I bring you a weekly bite-sized chunk of the science behind helicopter human factors and CRM in practice, simplifying the complex and distilling a helicopter related study into a summary of less than 500 words.
TITLE:
Crew Resource Management: What aviation can learn from the application of CRM in other domains.
WHAT?
Review of how CRM has been implemented in healthcare, military, and maritime industries, comparing their training methods and evaluation practices with those in aviation. It aims to identify opportunities for aviation to strengthen CRM training by learning from these other high-risk sectors.
WHERE?
Institute for Simulation and Training, University of Central Florida.
WHEN?
Covers CRM development from 1999 to 2014 and was presented in 2015.
WHY?
Although aviation pioneered CRM and remains its primary reference point, other sectors have adapted and advanced CRM in ways that could be useful for aviation. With CRM central to safety and team coordination, understanding how other industries deliver and assess CRM can help us in aviation refine our own methods.
HOW?
A structured literature review of peer-reviewed articles, technical reports, and regulatory guidance. Each was categorised by industry, training technique, assessment approach, and CRM history. Information from non-aviation domains was compared against contemporary aviation CRM practices to highlight similarities and potential lessons.
FINDINGS:
- Aviation mostly evaluates CRM training effectiveness using only the first two levels of Kirkpatrick’s model for evaluating training. Level 1 measuresreactions (i.e. participants’ perceptions of training) and Level 2 – learning (knowledge gained). The higher levels – Level 3 (whether training leads to behavioural change on the job) and Level 4 – results (measuring operational outcomes of training, e.g. reduced errors/incidents or improved safety) are rarely assessed in a systematic way. Levels 3 & 4 are much more difficult to evaluate in terms of both methodology and cost.

Problems
1 > In the CRM study summary, translate this sentence into French: "Levels 3 & 4 are much more difficult to evaluate in terms of both methodology and cost."
2 > Pick up the CRM study summary after its final sentence and write the part that comes next.

Given information
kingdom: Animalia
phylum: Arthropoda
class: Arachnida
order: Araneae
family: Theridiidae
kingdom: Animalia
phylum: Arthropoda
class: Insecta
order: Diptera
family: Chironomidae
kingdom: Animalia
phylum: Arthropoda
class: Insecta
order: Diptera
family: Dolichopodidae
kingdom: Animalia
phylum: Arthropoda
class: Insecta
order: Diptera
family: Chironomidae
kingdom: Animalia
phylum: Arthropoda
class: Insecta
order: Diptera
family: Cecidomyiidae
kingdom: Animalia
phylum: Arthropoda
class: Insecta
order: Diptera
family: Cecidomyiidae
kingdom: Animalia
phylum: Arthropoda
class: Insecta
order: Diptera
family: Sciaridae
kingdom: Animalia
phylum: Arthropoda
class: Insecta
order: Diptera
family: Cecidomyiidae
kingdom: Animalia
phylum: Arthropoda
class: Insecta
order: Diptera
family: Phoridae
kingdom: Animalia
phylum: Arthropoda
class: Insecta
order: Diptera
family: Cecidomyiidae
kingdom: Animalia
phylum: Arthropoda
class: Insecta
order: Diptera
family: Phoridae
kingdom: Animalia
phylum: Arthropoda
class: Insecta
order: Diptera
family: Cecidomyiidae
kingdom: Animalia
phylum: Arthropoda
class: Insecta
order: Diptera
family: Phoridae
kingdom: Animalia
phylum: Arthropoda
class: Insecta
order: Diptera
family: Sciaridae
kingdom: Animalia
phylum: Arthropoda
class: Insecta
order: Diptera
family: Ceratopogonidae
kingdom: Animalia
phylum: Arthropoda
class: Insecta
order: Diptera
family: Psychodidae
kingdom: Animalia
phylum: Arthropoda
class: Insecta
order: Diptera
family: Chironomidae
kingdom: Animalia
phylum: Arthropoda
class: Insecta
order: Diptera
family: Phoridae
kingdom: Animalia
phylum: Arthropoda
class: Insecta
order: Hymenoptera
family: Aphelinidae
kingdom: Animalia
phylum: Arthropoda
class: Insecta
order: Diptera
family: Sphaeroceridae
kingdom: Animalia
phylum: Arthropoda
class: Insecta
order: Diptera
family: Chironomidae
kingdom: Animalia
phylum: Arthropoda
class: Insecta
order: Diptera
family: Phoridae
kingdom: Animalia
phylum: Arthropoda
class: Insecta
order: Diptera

Per-task outputs
1 > Les niveaux 3 et 4 sont beaucoup plus difficiles à évaluer, tant sur le plan de la méthodologie que du coût.

2 >
- Healthcare frequently uses integrated, team-based simulation that brings together multidisciplinary professionals, mirroring operational environments. Healthcare workers also express a strong preference for such inter-professional training. Training is delivered in a more modular, piecemeal way to overcome shift-work constraints, offering flexible and self-scheduled training that aviation crews might similarly benefit from.
- The military inherits many CRM concepts from aviation but has established highly structured systems for training and evaluation. More programmes are in place to measure effectiveness across all four levels of the training-evaluation model, including ongoing behavioural observation and attempts to track error reduction. This probably reflects the fact they are better resourced.
- Within the maritime industry, CRM has evolved into Maritime Resource Management and has become standardised and mandatory under international regulation. Standardisation extends to course content, delivery methods, and trainer qualifications—an area where aviation remains more flexible but also less uniform.
SO WHAT?
The review suggests that aviation could flexibly enhance CRM training by adopting more integrated and multidisciplinary training sessions (such as inviting in external experts and specialists to extend and strengthen training); embracing more novel or modular formats to suit variable schedules, and applying more comprehensive and standardised assessment methods similar to those in the military and maritime sectors. Further progress depends on improving the measurement of behavioural change and organisational outcomes, ensuring that CRM’s influence on operational safety is better understood and continually strengthened.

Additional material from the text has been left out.